Application of next-generation sequencing in clinical oncology to advance personalized treatment of cancer

Abstract

With the development and improvement of new sequencing technology, next-generation sequencing (NGS) has been applied increasingly in cancer genomics research over the past decade. More recently, NGS has been adopted in clinical oncology to advance personalized treatment of cancer. NGS is used to identify novel and rare cancer mutations, detect familial cancer mutation carriers, and provide molecular rationale for appropriate targeted therapy. Compared to traditional sequencing, NGS holds many advantages, such as the ability to fully sequence all types of mutations for a large number of genes (hundreds to thousands) in a single test at a relatively low cost.

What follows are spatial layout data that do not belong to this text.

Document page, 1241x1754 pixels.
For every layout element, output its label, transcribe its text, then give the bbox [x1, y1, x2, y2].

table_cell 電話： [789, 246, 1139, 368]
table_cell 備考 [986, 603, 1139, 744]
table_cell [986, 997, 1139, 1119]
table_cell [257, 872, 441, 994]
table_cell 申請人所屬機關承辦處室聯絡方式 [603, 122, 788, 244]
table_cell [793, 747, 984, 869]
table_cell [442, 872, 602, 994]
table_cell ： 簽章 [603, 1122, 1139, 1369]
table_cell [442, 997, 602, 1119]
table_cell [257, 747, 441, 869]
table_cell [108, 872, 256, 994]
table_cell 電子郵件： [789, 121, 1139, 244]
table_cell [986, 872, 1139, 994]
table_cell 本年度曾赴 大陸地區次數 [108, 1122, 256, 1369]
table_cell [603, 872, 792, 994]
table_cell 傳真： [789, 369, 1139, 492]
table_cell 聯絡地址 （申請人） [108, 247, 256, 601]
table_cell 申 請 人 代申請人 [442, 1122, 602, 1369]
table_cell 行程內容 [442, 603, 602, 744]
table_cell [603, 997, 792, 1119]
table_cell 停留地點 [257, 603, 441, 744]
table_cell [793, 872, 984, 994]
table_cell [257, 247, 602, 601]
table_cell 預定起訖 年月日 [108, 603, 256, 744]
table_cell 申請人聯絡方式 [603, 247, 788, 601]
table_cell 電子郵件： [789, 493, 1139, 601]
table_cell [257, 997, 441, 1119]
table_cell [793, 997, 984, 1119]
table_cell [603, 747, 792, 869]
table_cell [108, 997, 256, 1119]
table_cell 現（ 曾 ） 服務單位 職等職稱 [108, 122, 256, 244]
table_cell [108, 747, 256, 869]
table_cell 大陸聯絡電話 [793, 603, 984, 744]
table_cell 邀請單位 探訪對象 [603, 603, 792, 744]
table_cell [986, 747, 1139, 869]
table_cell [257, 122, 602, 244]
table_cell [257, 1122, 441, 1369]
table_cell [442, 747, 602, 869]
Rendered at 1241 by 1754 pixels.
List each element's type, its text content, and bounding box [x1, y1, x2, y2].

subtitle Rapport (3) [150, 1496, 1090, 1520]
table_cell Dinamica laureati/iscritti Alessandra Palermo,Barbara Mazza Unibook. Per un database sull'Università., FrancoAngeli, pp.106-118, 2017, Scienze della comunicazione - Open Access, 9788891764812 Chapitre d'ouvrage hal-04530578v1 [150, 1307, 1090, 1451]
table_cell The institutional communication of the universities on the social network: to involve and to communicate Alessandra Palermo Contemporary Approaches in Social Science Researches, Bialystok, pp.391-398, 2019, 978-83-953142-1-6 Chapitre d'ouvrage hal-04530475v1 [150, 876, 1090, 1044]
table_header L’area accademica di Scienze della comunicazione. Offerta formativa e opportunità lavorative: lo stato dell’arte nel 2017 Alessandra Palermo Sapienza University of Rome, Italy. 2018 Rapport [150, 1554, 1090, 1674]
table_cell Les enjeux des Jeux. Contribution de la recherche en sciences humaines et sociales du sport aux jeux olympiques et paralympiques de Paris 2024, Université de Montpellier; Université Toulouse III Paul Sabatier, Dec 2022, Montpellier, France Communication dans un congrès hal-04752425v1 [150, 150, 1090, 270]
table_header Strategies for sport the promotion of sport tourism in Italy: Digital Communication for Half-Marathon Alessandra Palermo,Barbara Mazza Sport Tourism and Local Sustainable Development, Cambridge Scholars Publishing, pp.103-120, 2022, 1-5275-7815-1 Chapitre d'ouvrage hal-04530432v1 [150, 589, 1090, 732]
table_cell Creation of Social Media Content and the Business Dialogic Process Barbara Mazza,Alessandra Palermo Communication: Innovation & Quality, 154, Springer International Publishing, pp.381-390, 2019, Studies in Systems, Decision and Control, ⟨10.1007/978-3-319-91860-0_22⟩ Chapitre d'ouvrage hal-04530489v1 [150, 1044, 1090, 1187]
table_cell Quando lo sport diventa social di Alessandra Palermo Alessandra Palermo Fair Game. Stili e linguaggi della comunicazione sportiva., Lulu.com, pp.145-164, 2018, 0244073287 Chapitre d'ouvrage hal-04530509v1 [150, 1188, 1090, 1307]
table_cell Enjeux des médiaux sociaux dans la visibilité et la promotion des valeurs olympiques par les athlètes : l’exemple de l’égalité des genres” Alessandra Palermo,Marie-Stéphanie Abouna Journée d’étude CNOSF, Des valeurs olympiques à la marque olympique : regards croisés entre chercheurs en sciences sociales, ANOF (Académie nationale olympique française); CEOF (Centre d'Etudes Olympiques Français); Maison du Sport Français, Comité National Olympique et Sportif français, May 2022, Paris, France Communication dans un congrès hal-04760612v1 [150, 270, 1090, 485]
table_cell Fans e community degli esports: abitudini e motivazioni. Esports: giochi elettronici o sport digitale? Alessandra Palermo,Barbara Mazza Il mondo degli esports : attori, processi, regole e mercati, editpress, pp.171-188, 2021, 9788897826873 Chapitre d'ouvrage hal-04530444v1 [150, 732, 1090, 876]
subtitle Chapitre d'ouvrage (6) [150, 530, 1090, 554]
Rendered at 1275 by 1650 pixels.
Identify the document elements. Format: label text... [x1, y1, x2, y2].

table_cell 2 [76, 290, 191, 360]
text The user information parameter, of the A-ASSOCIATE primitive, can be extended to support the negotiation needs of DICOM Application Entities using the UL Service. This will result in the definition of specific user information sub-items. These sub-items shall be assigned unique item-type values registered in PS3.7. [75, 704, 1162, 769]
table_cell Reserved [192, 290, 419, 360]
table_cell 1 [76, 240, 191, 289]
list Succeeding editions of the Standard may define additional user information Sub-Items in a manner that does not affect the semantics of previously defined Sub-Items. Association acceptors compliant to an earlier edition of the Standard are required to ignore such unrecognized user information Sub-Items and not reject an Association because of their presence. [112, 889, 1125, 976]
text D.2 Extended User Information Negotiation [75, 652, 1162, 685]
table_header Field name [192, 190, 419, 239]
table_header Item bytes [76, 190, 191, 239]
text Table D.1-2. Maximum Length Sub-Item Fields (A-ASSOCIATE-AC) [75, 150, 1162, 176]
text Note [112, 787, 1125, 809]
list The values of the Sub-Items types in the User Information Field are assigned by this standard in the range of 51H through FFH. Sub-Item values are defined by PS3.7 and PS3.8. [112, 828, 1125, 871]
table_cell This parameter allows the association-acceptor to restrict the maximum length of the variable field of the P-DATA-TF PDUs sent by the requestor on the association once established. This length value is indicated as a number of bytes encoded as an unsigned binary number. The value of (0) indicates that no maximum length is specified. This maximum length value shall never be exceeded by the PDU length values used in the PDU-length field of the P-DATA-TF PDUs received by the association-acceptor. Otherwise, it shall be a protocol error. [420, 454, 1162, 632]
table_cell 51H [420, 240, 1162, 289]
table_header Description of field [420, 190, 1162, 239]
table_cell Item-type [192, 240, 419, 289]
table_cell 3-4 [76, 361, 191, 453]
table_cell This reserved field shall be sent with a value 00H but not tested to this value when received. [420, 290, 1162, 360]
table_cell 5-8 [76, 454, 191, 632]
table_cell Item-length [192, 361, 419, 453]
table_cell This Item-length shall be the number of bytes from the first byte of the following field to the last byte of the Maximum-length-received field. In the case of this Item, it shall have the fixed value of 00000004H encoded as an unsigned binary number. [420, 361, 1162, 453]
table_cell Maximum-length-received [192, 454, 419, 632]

However, significant challenges, particularly with respect to the requirement for simpler assays, more flexible throughput, shorter turnaround time, and most importantly, easier data analysis and interpretation, will have to be overcome to translate NGS to the bedside of cancer patients. Overall, continuous dedication to apply NGS in clinical oncology practice will enable us to be one step closer to personalized medicine.

Figure 1. The anticipated work flow of individualized cancer treatment based on the unique molecular prolife of a patient.

For a given patient, the normal genome and tumor genome is sequenced by using next-generation sequencing. The genetic information is analyzed, validated, and clinically interpreted by a panel of multidisciplinary experts. A personalized treatment regimen is designed based on the unique genetics of the tumor and the patient's normal genome. In addition, the patient's family may benefit from knowing the risk of hereditary cancer and taking appropriate intervention. WGS, whole genome sequencing; WES, whole exome sequencing.